Harry tried to force away his revulsion. “She tortured Neville’s parents into insanity,” he choked.
“She did many unspeakable things,” Andromeda said quietly. “And I grieve her as she was - the older sister who played with me when I was just a girl. Before she went to Hogwarts; before the world became dark and complex. I do not grieve who she became, Harry. But Bellatrix Black bore the saviour of the Wizarding World, the Boy Who Lived - she brought about her master’s destruction. Not knowingly… but she did.”
Harry tried to wrap his head around this newer and more shocking piece of information, and decided it was too raw and too huge. He’d come back to it another time. Instead, he focused on who he had been when he had arrived earlier.
“Why do I look like James Potter?”
“At a guess… I would suggest a sort of glamour charm which is tied to our blood. Something that can only be broken by someone who knows - and given that I believe only Regulus, Severus and the real Potters knew at the time, and Regulus died for you, I assume it was meant to be permanent.”
“Can… can you remove it?”
“Do you want me to?”
Harry considered this for a moment. “I… don’t know,” he said. “How different will I look?”
“I can’t be sure. But considering the length of time the charm has held, and the prevailing genetics in our bloodline” - she rolled her eyes - “I would suggest that your colouring will be unchanged, at least.”
“It is our choices, Harry, that show what we truly are.”
Harry bit his lip. “I’m still me. My name has changed, and I’m going to look different, but I’m still - I’ve still done what I have done. Those choices are who I am.”
Andromeda nodded. “And they always will be,” she agreed. “There is enough proof, Harry. You aren’t going to walk out of this room and have vanished from existence. You can remain Harry Potter forever, or you can reclaim your name - either way, you haven’t changed.”

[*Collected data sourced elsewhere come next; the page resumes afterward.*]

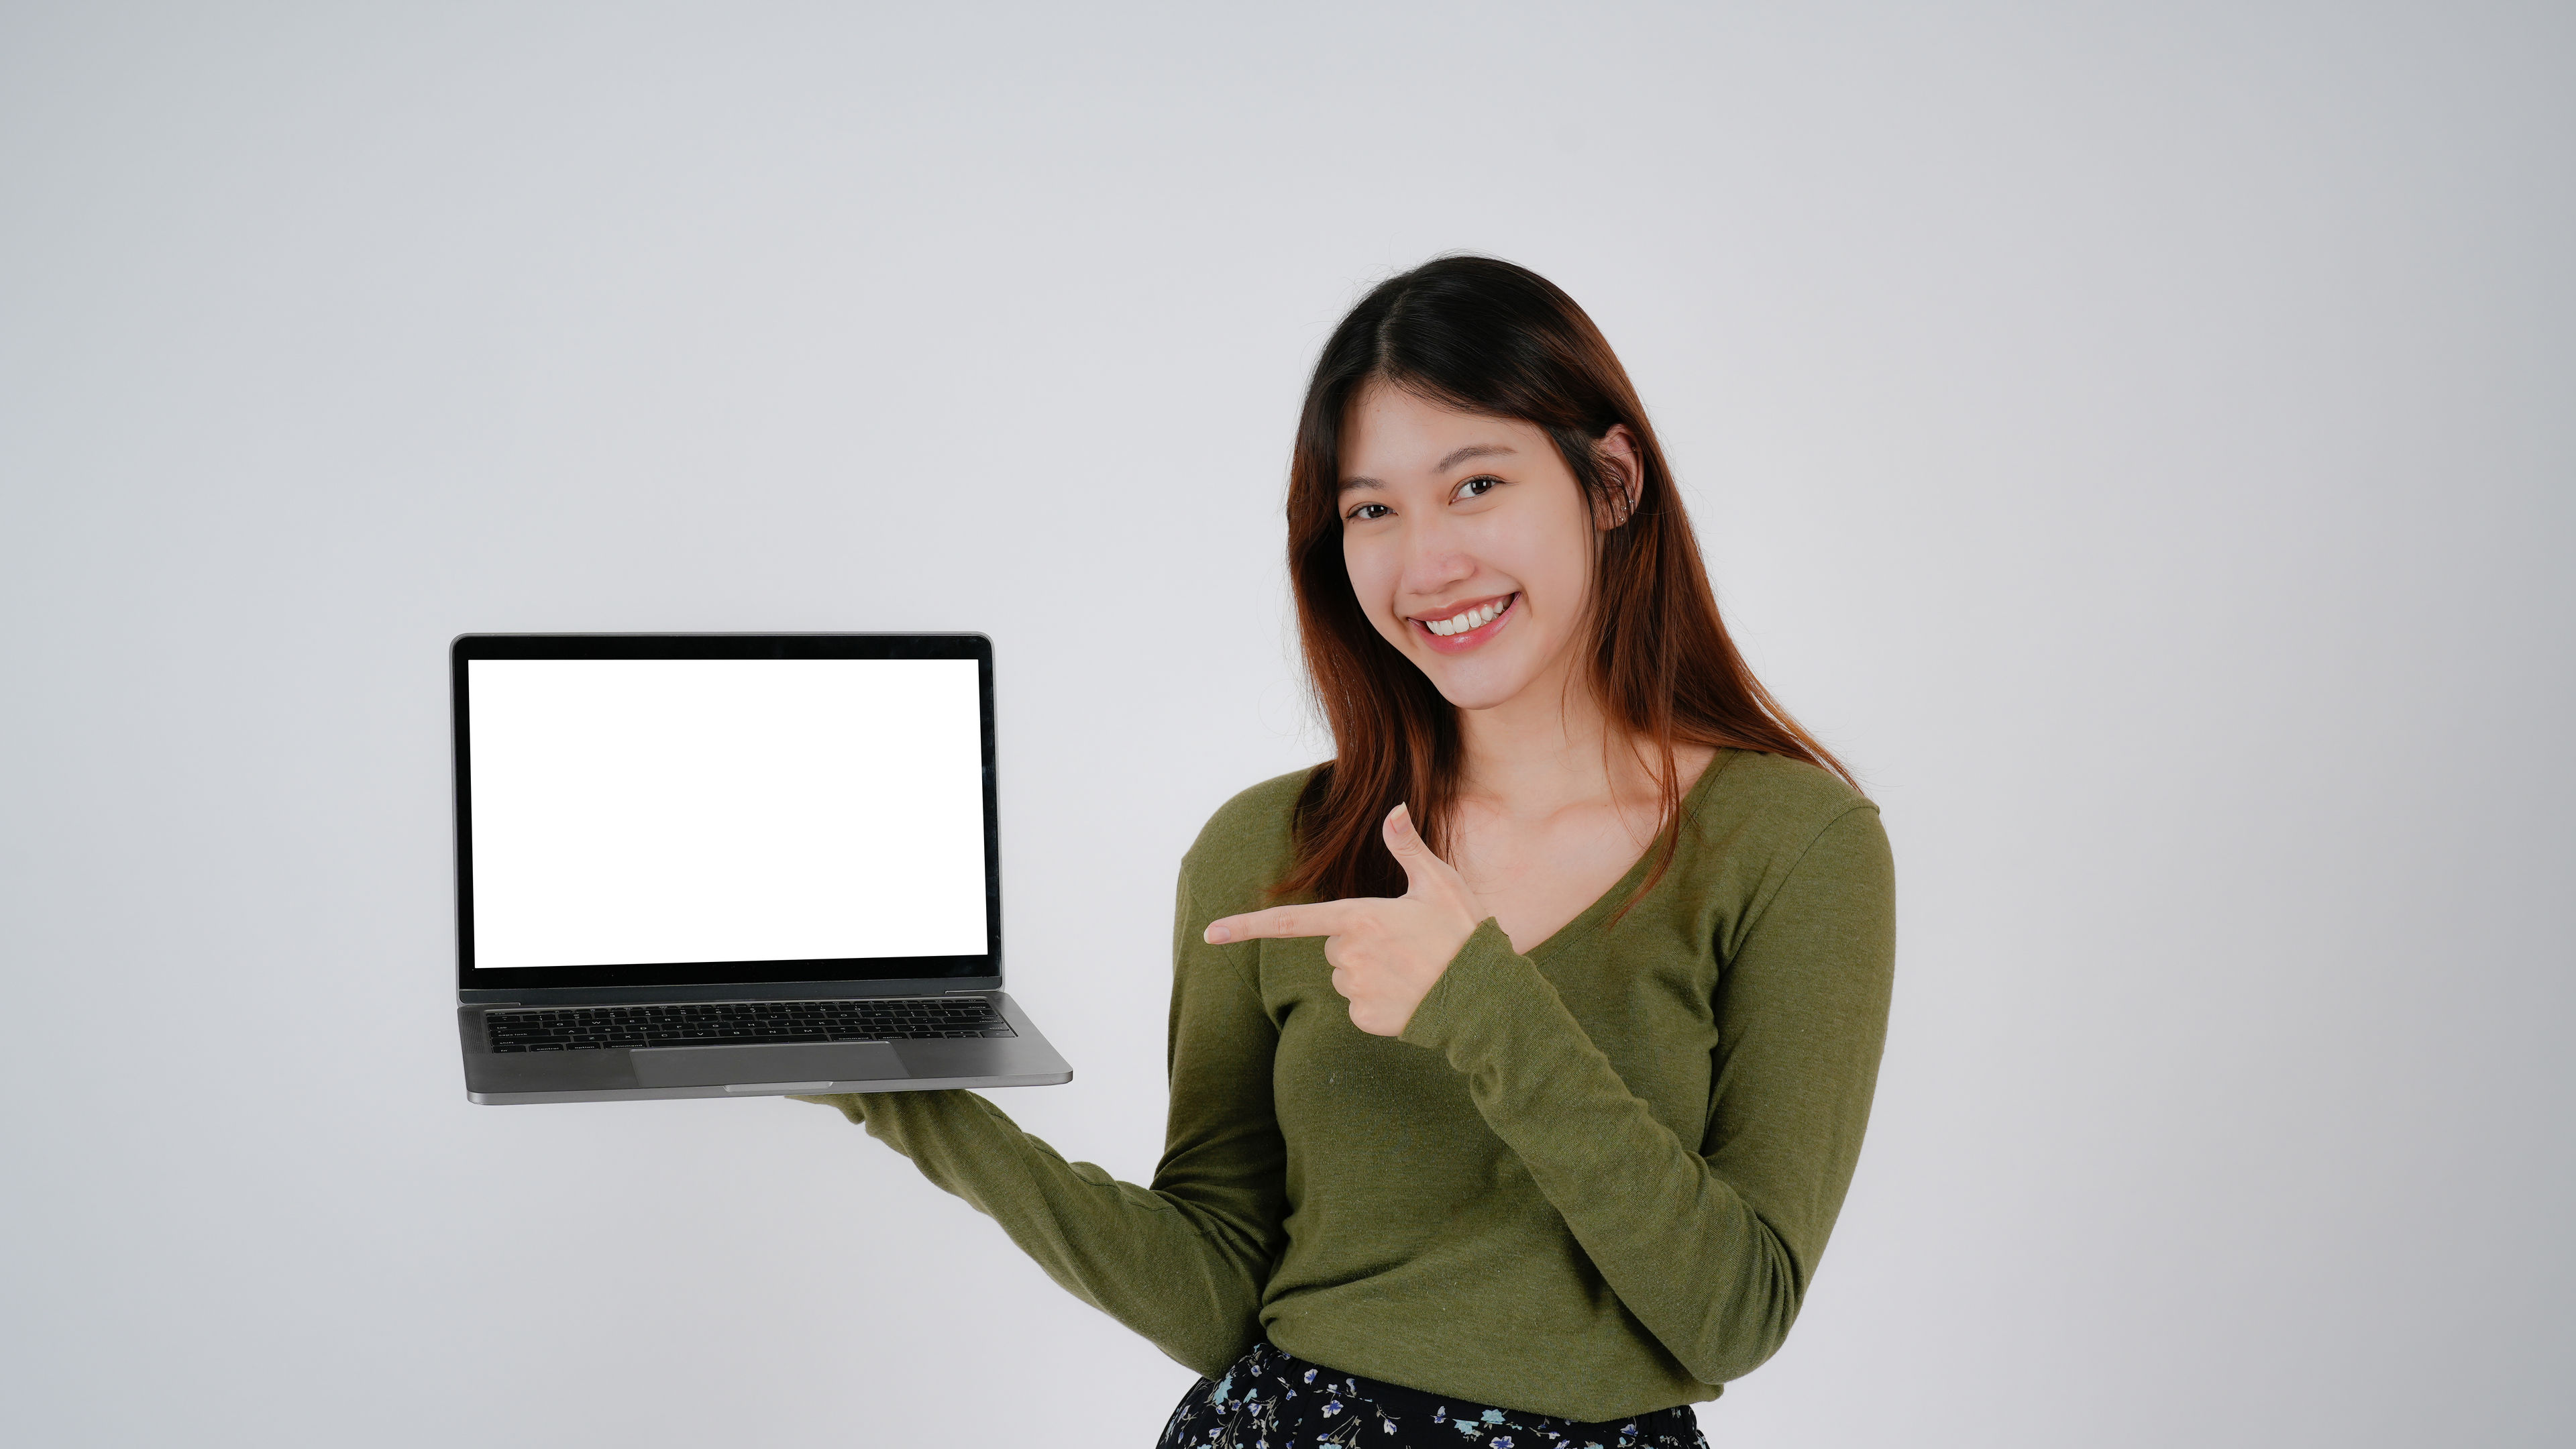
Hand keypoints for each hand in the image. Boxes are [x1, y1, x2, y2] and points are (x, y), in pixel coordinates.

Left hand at [1203, 802, 1482, 1035]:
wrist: (1484, 997)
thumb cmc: (1464, 933)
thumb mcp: (1439, 883)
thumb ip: (1407, 846)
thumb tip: (1393, 807)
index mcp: (1359, 918)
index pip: (1289, 923)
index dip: (1246, 927)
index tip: (1210, 934)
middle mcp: (1349, 955)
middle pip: (1335, 944)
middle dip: (1360, 942)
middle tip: (1406, 943)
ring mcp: (1355, 989)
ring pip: (1346, 974)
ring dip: (1370, 971)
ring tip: (1414, 969)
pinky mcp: (1365, 1018)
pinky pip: (1358, 1004)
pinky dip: (1379, 1000)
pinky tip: (1411, 994)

Harry took a deep breath and nodded. “Remove it,” he said with more confidence than he felt. “If it’s too different, I can put it back up until I decide what to do. Remove it.”

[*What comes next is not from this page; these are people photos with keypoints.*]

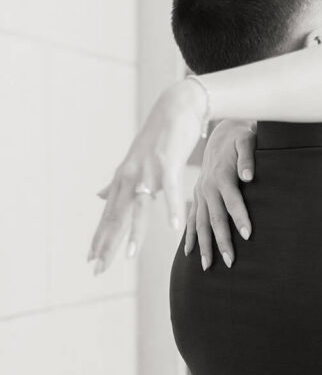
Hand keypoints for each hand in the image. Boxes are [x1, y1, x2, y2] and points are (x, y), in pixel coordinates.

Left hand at [88, 79, 207, 272]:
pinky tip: (174, 227)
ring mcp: (148, 171)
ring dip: (134, 233)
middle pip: (116, 217)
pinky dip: (172, 208)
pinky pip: (171, 191)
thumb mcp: (135, 162)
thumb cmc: (161, 135)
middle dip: (106, 244)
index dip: (99, 237)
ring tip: (128, 257)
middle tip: (96, 269)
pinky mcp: (168, 163)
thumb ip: (117, 181)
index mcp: (124, 179)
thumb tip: (99, 195)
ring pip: (138, 208)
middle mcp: (130, 177)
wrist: (178, 106)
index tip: (90, 259)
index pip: (108, 215)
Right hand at [184, 120, 255, 269]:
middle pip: (215, 218)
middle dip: (222, 241)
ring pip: (200, 223)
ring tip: (208, 267)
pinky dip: (190, 236)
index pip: (233, 201)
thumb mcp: (247, 141)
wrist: (223, 132)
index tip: (248, 235)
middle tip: (230, 262)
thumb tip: (248, 176)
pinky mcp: (198, 195)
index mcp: (222, 176)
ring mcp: (200, 193)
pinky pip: (192, 219)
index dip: (240, 218)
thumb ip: (248, 157)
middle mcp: (208, 187)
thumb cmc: (240, 137)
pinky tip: (189, 254)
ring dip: (204, 245)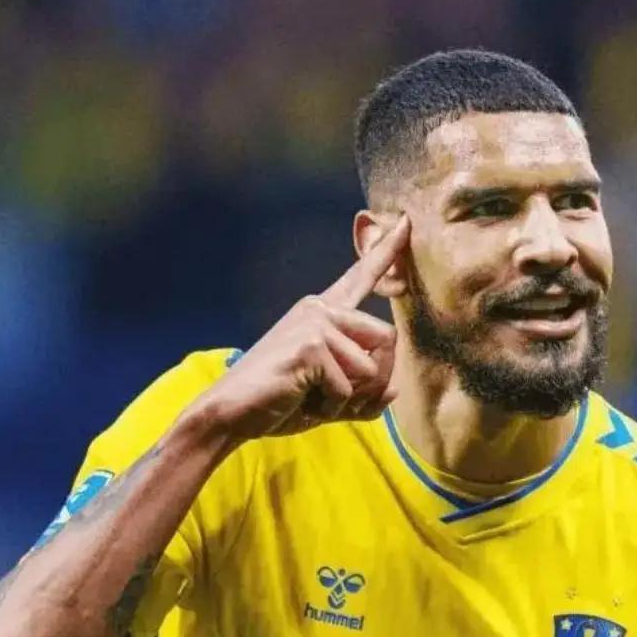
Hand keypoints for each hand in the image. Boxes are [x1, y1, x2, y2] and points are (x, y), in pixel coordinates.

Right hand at [197, 215, 409, 442]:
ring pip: (373, 368)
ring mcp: (315, 322)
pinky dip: (331, 407)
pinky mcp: (311, 344)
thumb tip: (394, 390)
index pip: (359, 277)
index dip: (385, 251)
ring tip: (314, 398)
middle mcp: (320, 309)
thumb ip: (364, 394)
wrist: (230, 414)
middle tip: (339, 399)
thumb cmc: (277, 403)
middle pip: (388, 337)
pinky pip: (349, 388)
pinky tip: (302, 401)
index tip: (406, 222)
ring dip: (351, 398)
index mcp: (323, 313)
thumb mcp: (330, 399)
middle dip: (376, 380)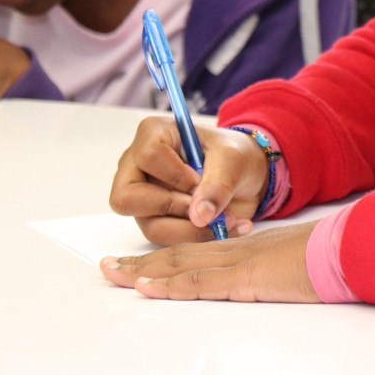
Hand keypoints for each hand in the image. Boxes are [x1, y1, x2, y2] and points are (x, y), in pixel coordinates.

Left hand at [100, 219, 319, 302]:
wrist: (350, 246)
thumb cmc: (335, 255)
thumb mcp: (302, 262)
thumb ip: (283, 269)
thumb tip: (281, 276)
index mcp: (250, 247)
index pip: (199, 252)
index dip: (166, 259)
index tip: (141, 264)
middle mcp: (238, 250)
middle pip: (181, 255)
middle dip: (142, 263)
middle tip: (110, 268)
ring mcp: (241, 261)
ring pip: (181, 265)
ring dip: (144, 272)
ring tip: (114, 276)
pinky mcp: (247, 277)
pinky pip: (201, 281)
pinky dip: (170, 285)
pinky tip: (147, 288)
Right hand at [108, 116, 270, 244]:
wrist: (246, 176)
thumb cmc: (233, 155)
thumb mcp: (233, 160)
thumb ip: (218, 183)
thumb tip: (198, 216)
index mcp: (153, 134)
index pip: (148, 156)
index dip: (175, 174)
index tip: (199, 180)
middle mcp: (138, 166)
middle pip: (127, 198)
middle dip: (171, 207)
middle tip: (205, 204)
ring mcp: (143, 196)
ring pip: (149, 225)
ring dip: (191, 229)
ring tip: (226, 219)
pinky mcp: (155, 220)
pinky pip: (165, 239)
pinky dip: (197, 238)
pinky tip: (225, 227)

Andromeda reached for her wand, and Harry closed his eyes instinctively. He didn’t reopen them until he heard her soft gasp, and looked up to see her eyes swimming with tears. “You’re definitely a Black,” she said, chuckling. She Summoned a mirror.
Harry looked into it with trepidation, unsure what he was going to see. Staring back were his eyes - less of an almond shape, now, but almost the same shade of green nonetheless. His cheekbones were higher, giving him the haughtier look he had associated with Sirius and Regulus, Narcissa and Draco, Bellatrix, and even - the first time he had met her - Andromeda. His hair was smoother, less determined to stick up and out, and had the slightest curl to it. His jaw, which had never been strong or square, was nonetheless narrower, his nose longer.
He looked less like James Potter and more like Andromeda and Sirius, he supposed. But he thought he was still recognisable as Harry Potter, for now, and had enough other traits to be accepted as a Black when the time came. He smiled at his reflection and handed the mirror back to Andromeda.
“It’s nice to have elements of people, rather than look just like someone with someone else’s eyes,” he admitted. “Hearing that constantly was a little…”
“Yes, I can imagine it was both a source of immense pride and boundless irritation,” Andromeda supplied with a trace of mischief that Harry hoped he would see more of as he got to know his - well, his aunt.
“Exactly,” he agreed, and his smile felt wider than any smile he’d managed to produce. “Exactly.”